Nächste Wortmeldung, Herr Kollege Grüger für die Fraktion der SPD.

Herr Präsident, meine sehr verehrten Damen und Herren! Ich wundere mich sehr darüber, wie die FDP das Thema UNESCO-Weltkulturerbe ganz offensichtlich dazu missbraucht, ihren Kampf gegen Windmühlen weiter zu betreiben.

Ich finde es unlauter, vor dem Hintergrund der tatsächlichen Situation, die wir im Bezug auf das UNESCO-Weltkulturerbe haben, den Eindruck zu vermitteln, als würden auf hessischer Seite Tausende von Windkraftanlagen gebaut werden, was dazu führen würde, dass das Weltkulturerbe in Gefahr stehe. Das Weltkulturerbe steht überhaupt nicht in Gefahr. Das ist von mehreren Rednern, unter anderem dankenswerterweise vom Kollegen Stephan, sehr sachlich dargestellt worden.

Das Weltkulturerbe steht nicht in Gefahr. Ganz offensichtlich geht es der FDP um etwas ganz anderes. Was mich daran wirklich aufbringt, ist, dass die FDP im Gegensatz zu den Anmutungen, die sie zu ihrer eigenen Politik macht, eigentlich eine mittelstandsfeindliche Politik betreibt.

Bei Windkraftanlagen geht es immer auch darum, dass mittelständische Unternehmen Windkraftanlagen betreiben und die Möglichkeit besteht, Wertschöpfung in die Kommunen zu holen. Das Beispiel Lorch ist genannt worden.

Insofern ist die Politik der FDP, die sie hier formuliert, nicht kulturpolitisch interessant, sondern mittelstands- und kommunalfeindlich. Das muss man durchaus noch einmal unterstreichen. – Vielen Dank, meine Damen und Herren.

(Beifall bei der SPD und der Abg. Janine Wissler (DIE LINKE))

Das Wort hat Frau Kollegin Dorn für die Fraktion BÜNDNIS 90/DIE GRÜNEN.

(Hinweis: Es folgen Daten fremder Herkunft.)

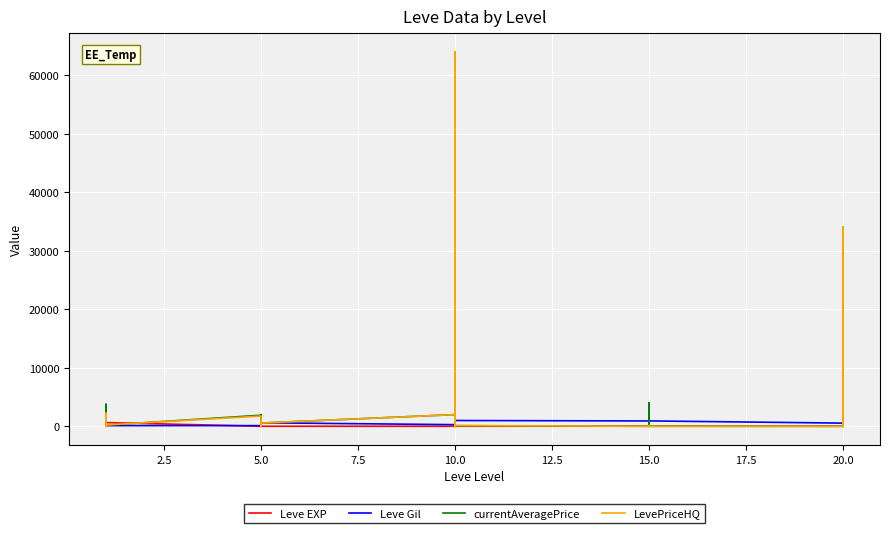

Count the number of categories in the chart.

30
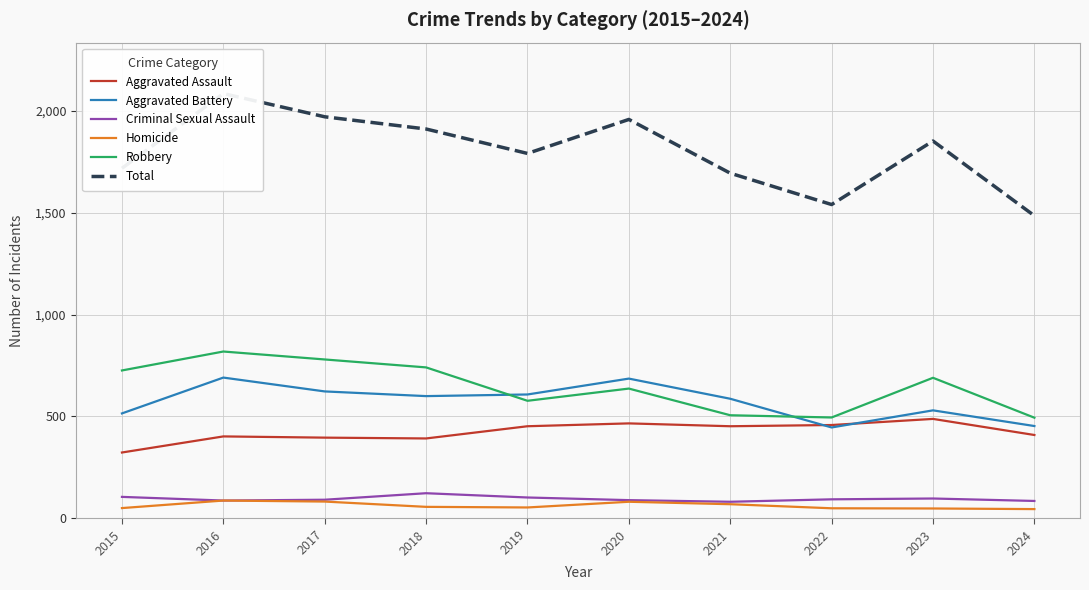

How many interior local valleys does the Aggravated Battery series have?

2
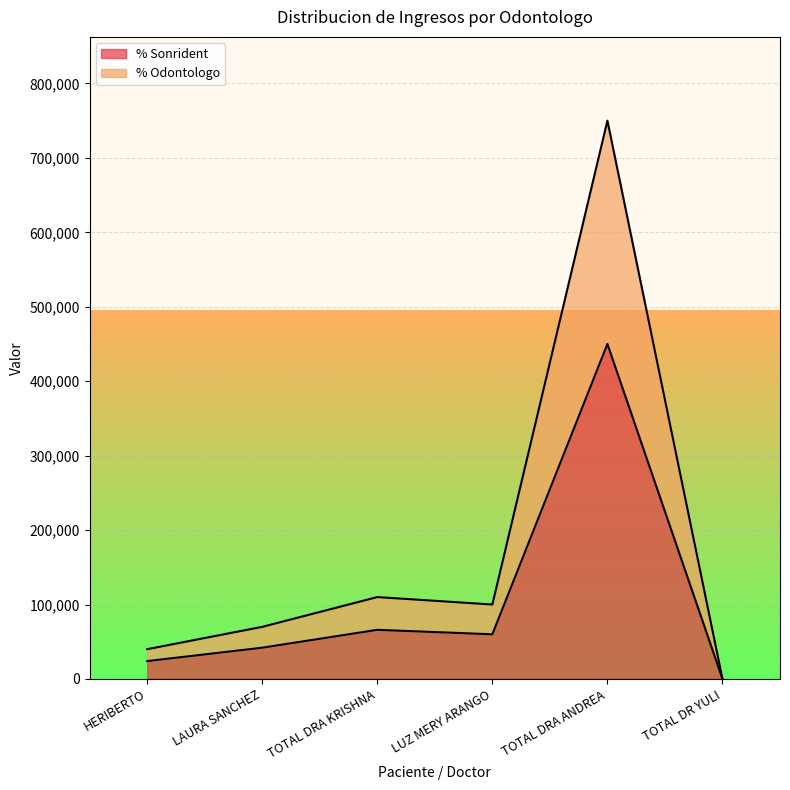

How many lines are shown in the chart?

2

Herr Präsident, sehr geehrte Damen und Herren! Herr Rentsch, Sie irren sich, wenn Sie glauben, dass in dieser Sichtachsenstudie dieses Projekt genau gekennzeichnet ist und dass es sich um eine Visualisierung genau dieses Projekts handelt. Das ist eine Visualisierung eines fiktiven Projekts, weil man noch gar nicht wusste, was alles beantragt werden könnte.

(Zuruf des Abg. Florian Rentsch (FDP))

Herr Rentsch, jetzt hören Sie mir bitte auch kurz zu. – Das erklärt sich schon alleine daran, dass drei bis vier Windräder in Lorch geplant sind und nicht so viele, wie auf Ihrem Bild zu sehen waren. Alleine daran müssten Sie merken, dass Ihre Annahme falsch ist.

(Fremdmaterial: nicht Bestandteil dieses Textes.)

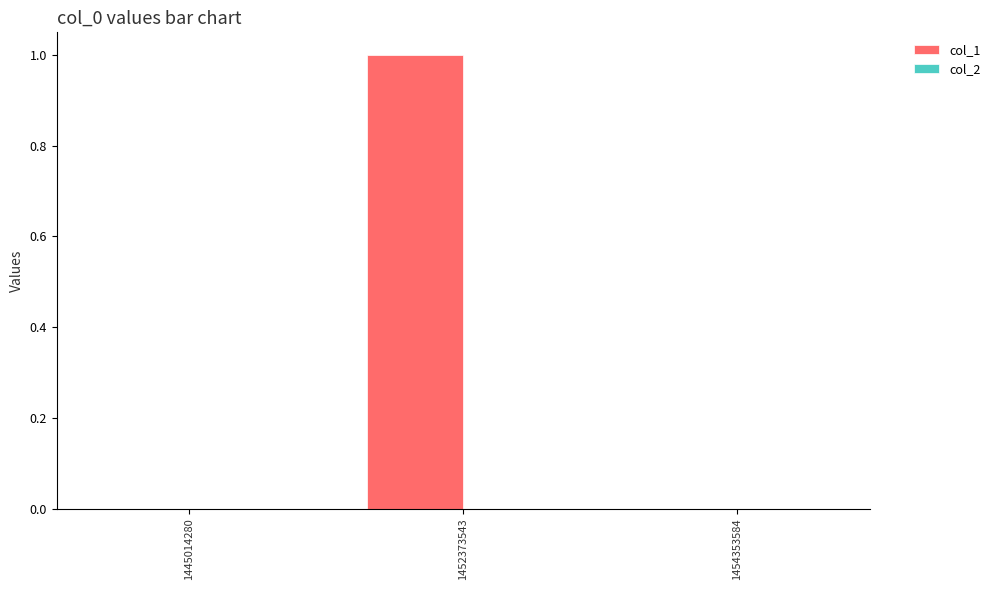

At which category does the chart reach its peak across all series?

1452373543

(Michael Boddenberg (CDU): Ist das so?)

Herr Rentsch, es war eine wunderbare Studie, die von der UNESCO sehr gelobt worden ist. Diese Studie hat das gesamte Obere Mittelrheintal umfasst. Sie können sich vorstellen, dass eine Studie, die das gesamte Rheintal umfasst, eine etwas gröbere Sichtweise auf das Ganze wirft. Ein Antragsteller müsste es schaffen, für den einzelnen Standort Lorch genau auf dieser Studie aufzusetzen, genau die identische Methodik zu nehmen, die nur für den einzelnen Standort diese Sichtachsenbeziehung aufweist.

Das ist gefordert, und das wird der UNESCO vorgelegt. Ich frage Sie noch einmal: Was können Sie sich denn bitte noch mehr vorstellen, als dass so sichergestellt ist, dass auf keinen Fall der Welterbestatus gefährdet ist? Aus meiner Sicht ist damit alles klar.